◆ What is being asked: Show all lines from the listing below that contain "звезда".

────

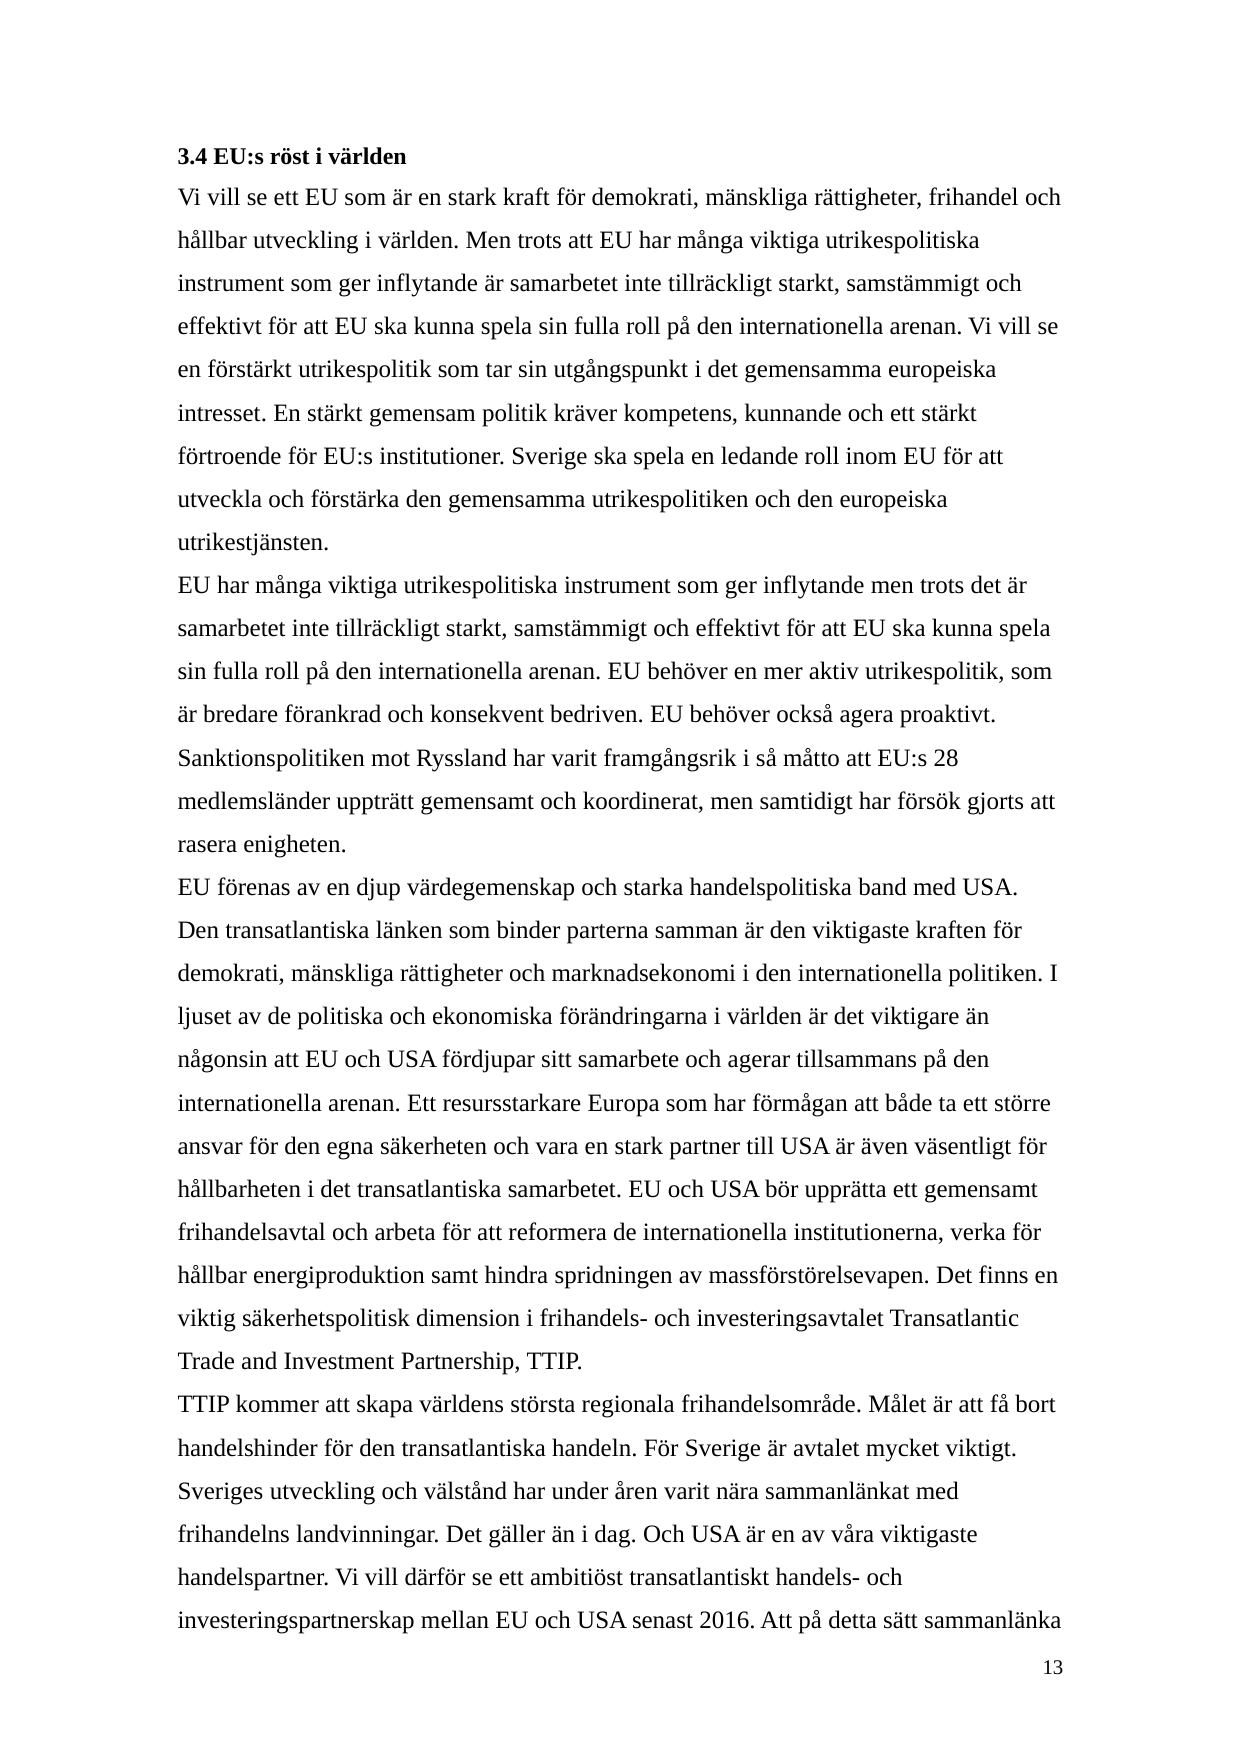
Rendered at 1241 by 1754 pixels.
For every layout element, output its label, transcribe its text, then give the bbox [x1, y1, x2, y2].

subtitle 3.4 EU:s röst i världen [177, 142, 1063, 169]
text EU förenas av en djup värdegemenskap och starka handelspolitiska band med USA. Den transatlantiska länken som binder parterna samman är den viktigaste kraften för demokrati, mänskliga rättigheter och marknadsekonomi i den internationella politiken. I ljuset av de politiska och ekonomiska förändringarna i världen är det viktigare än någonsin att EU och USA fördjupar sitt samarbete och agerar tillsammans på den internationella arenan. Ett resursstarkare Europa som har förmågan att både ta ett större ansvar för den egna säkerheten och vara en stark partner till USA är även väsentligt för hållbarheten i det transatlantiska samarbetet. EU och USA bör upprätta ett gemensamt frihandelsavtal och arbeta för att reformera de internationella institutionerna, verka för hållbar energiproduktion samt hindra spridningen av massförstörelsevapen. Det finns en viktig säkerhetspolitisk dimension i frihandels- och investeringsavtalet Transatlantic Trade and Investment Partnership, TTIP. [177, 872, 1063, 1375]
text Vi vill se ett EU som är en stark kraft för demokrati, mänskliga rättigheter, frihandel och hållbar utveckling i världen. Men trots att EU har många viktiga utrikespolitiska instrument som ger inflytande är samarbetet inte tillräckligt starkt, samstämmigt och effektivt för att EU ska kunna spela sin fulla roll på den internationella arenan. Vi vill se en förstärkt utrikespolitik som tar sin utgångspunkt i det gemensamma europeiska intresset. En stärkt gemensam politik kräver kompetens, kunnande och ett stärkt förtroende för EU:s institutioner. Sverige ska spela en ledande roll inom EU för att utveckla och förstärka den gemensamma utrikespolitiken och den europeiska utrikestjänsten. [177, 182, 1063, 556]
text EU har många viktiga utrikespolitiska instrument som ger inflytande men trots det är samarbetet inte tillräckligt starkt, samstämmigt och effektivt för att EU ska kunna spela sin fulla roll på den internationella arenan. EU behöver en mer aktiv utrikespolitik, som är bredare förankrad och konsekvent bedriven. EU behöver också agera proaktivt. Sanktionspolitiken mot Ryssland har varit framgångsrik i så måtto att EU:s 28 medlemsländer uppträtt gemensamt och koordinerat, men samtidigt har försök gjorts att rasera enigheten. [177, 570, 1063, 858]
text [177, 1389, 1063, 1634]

────

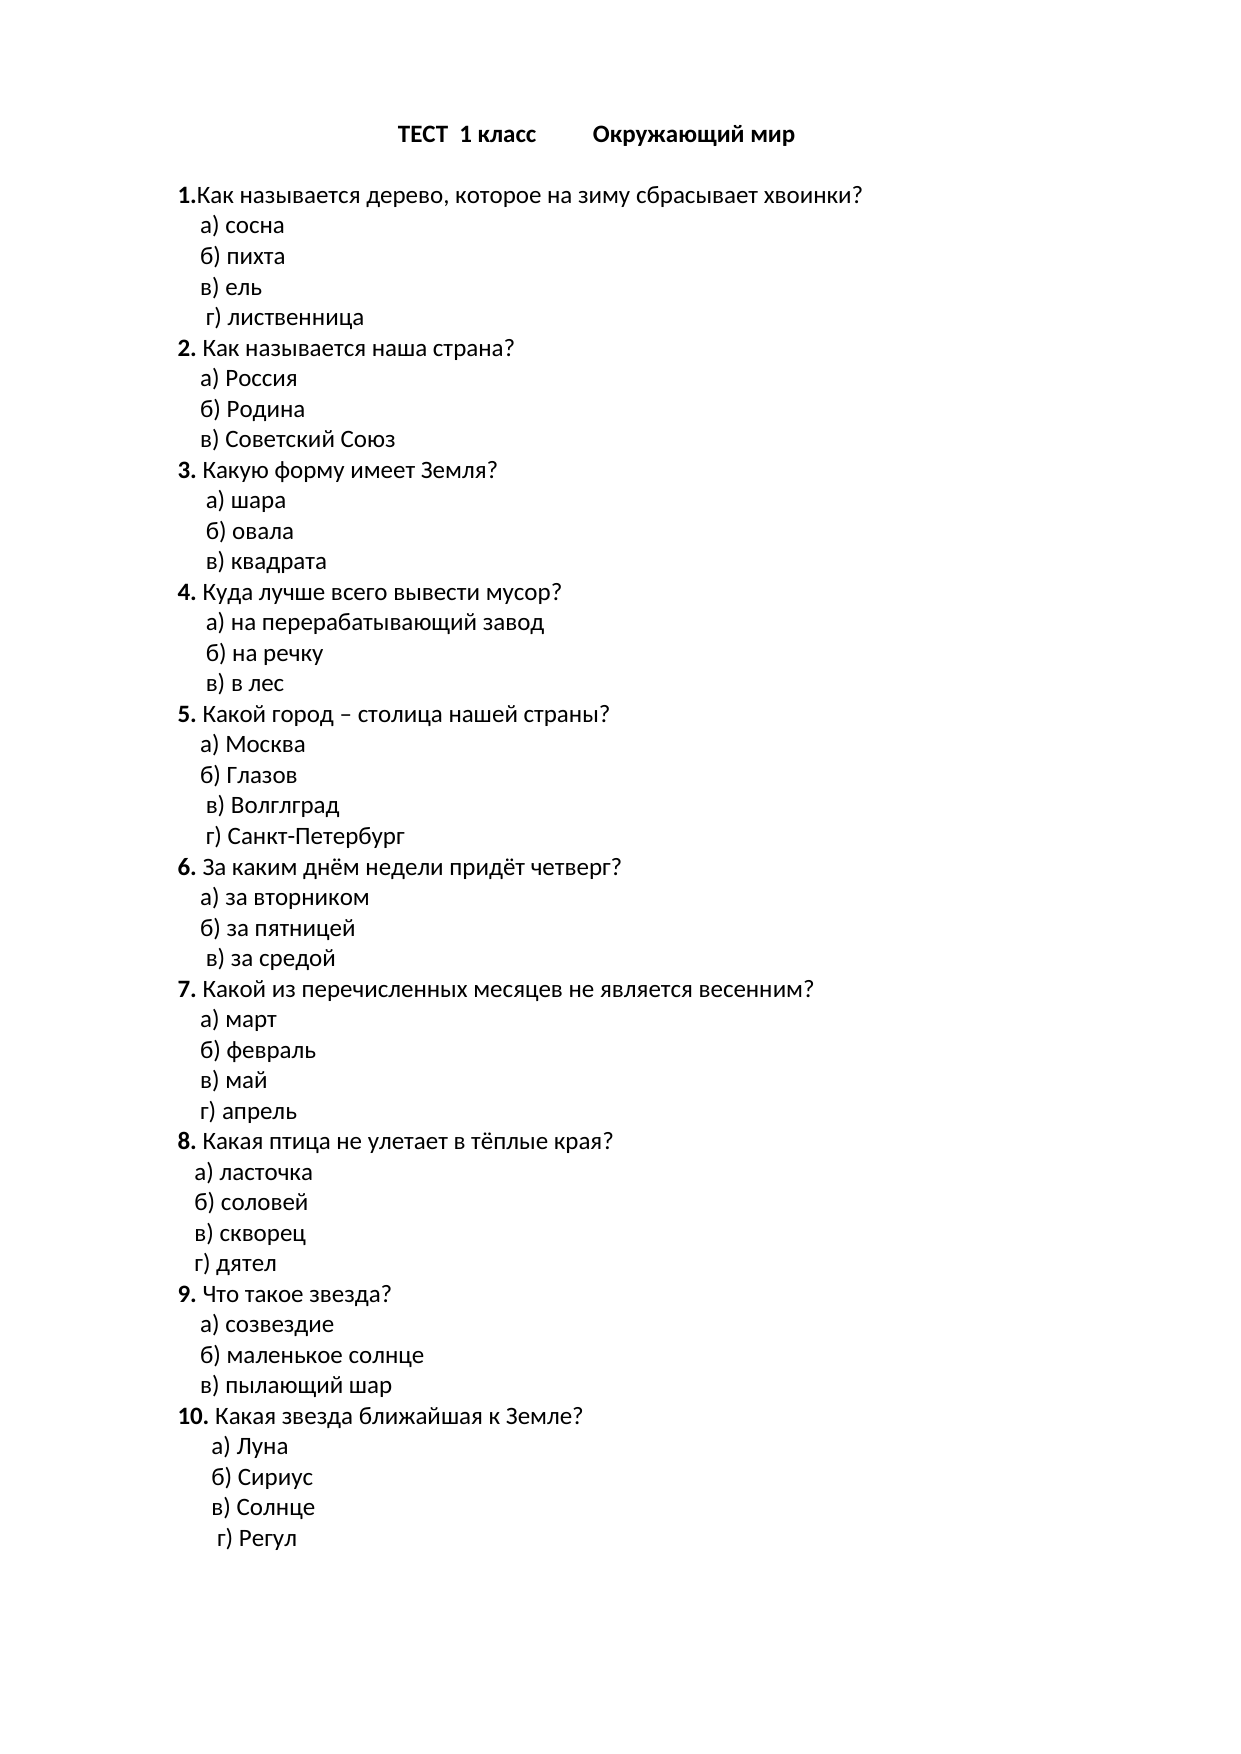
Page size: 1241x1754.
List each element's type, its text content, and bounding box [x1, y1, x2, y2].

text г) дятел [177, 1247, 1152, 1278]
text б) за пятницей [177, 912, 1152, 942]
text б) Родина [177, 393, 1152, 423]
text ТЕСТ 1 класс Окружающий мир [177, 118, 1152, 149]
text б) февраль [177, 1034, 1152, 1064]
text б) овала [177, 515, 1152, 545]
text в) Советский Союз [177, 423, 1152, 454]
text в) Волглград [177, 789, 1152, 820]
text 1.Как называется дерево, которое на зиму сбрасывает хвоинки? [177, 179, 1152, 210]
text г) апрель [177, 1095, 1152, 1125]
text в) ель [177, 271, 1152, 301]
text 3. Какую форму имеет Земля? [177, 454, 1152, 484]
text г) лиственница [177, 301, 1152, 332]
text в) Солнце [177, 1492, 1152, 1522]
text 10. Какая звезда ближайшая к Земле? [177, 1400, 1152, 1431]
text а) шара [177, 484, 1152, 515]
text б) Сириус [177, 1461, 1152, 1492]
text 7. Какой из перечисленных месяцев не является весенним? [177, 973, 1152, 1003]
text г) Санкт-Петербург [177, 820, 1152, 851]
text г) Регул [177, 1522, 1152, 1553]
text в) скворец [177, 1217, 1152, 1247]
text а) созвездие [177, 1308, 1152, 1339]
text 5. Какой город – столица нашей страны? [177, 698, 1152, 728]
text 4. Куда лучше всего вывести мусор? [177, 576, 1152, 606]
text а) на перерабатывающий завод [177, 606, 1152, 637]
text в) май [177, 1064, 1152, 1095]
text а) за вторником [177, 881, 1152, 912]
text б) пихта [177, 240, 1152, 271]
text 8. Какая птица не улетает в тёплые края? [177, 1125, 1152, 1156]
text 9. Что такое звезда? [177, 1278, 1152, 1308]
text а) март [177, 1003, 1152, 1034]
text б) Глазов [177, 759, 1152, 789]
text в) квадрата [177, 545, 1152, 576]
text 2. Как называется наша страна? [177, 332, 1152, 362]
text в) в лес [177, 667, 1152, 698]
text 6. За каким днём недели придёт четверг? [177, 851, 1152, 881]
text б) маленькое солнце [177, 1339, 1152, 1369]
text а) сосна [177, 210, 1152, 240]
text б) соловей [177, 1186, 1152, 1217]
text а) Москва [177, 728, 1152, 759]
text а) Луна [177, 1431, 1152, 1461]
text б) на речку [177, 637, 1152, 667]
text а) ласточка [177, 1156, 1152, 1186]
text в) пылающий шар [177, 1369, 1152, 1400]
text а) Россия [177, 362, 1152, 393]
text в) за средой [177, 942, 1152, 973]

────

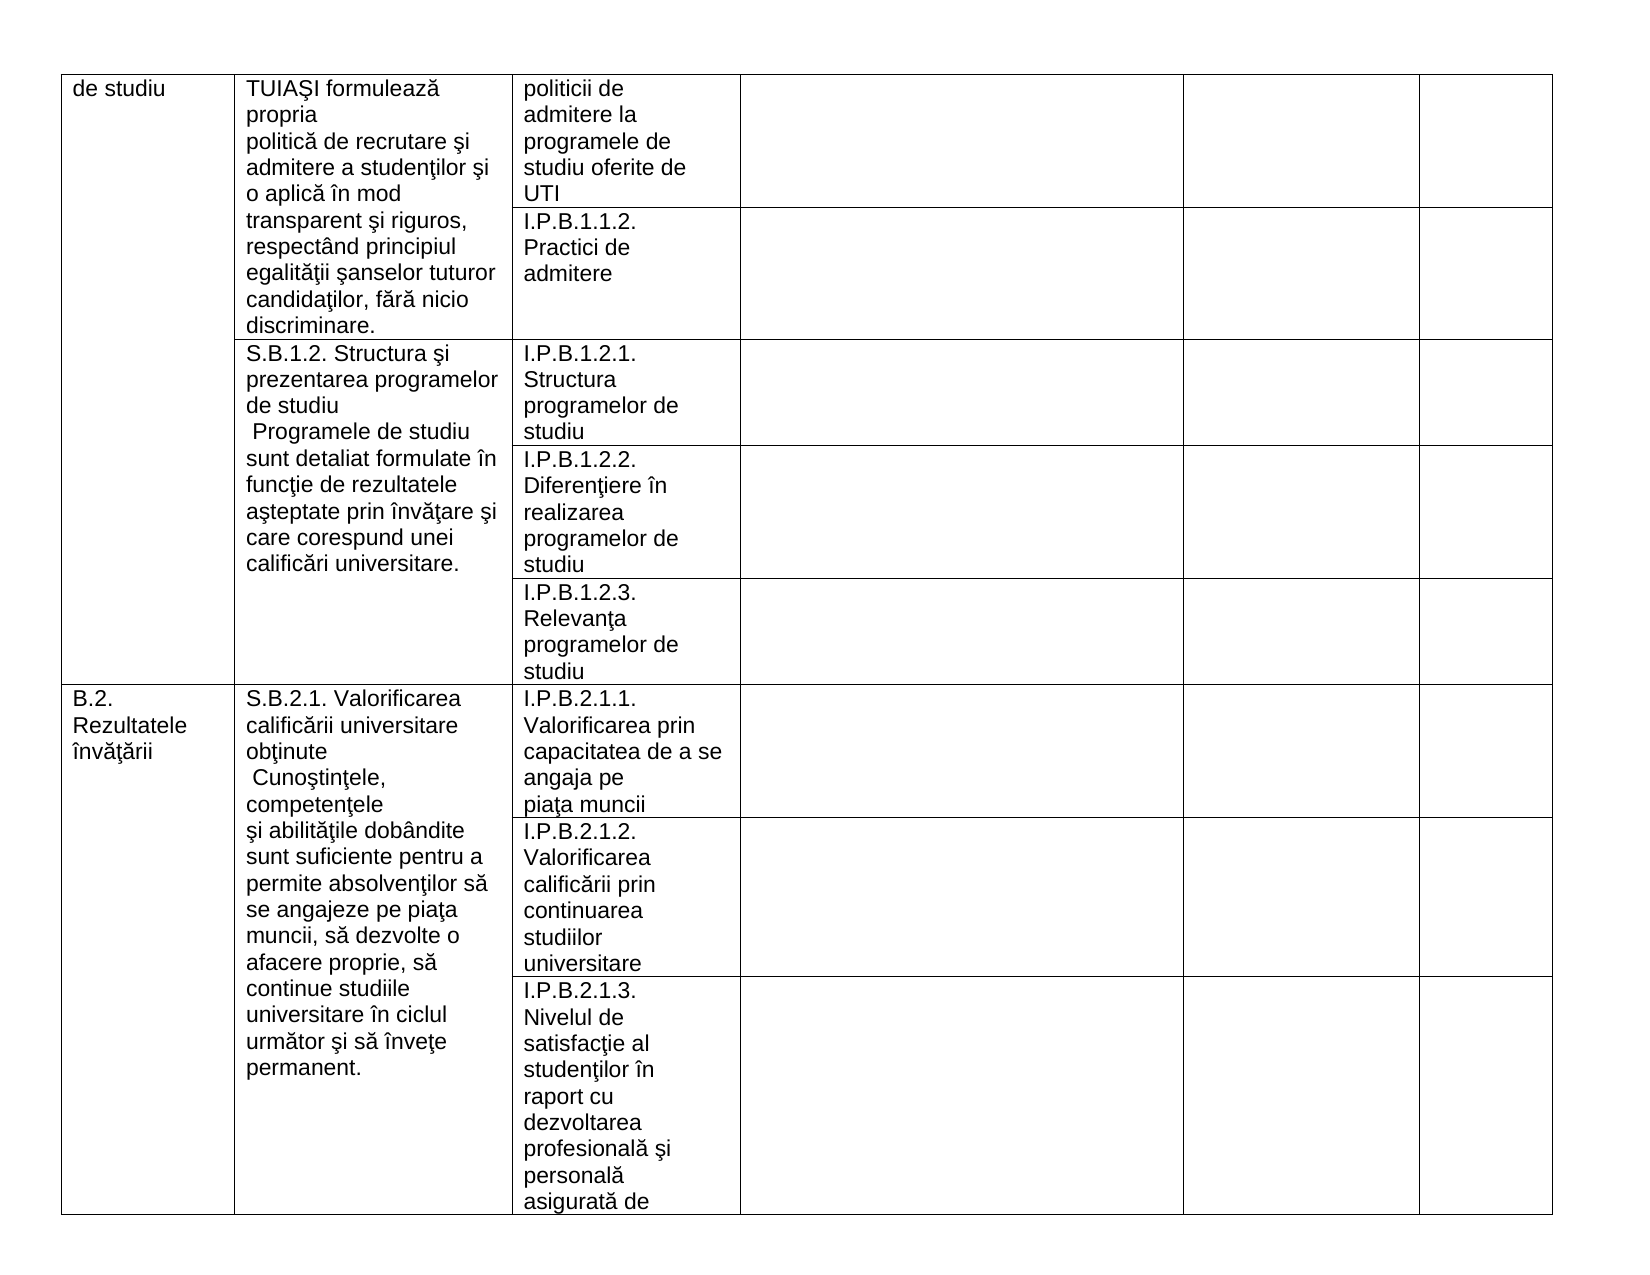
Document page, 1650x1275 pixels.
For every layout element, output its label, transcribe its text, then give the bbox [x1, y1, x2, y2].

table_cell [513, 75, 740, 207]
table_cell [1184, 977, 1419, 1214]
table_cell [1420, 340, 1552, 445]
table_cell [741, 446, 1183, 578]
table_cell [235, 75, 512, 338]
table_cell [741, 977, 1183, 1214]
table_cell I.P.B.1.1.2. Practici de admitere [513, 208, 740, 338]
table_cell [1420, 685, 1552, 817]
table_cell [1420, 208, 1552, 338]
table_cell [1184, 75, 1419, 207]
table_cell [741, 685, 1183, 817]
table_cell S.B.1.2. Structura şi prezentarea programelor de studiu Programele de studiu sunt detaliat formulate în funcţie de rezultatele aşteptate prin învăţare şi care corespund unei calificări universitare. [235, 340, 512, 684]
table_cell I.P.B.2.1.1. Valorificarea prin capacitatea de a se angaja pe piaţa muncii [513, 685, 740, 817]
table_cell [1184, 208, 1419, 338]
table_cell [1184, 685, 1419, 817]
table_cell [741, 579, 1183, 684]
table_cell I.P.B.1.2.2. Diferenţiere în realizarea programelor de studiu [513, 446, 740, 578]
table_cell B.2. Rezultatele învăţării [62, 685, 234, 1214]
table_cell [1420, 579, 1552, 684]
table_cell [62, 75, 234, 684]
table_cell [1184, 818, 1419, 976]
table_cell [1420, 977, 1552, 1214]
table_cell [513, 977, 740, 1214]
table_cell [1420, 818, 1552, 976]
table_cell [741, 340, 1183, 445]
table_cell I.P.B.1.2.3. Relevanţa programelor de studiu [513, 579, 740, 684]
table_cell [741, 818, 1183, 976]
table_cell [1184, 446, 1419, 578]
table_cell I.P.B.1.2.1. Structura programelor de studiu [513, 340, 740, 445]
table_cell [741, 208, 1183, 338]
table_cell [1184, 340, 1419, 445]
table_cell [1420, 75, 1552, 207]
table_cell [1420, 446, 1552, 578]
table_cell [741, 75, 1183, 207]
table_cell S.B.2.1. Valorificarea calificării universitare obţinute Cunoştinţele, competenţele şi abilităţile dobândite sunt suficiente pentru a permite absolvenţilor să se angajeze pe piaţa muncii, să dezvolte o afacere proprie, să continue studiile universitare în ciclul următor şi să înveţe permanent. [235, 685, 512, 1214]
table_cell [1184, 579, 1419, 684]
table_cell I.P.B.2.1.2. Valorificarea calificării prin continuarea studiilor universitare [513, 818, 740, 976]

────

◆ The completed task:
text 10. Какая звезда ближайшая к Земле? [177, 1400, 1152, 1431]
text 9. Что такое звезда? [177, 1278, 1152, 1308]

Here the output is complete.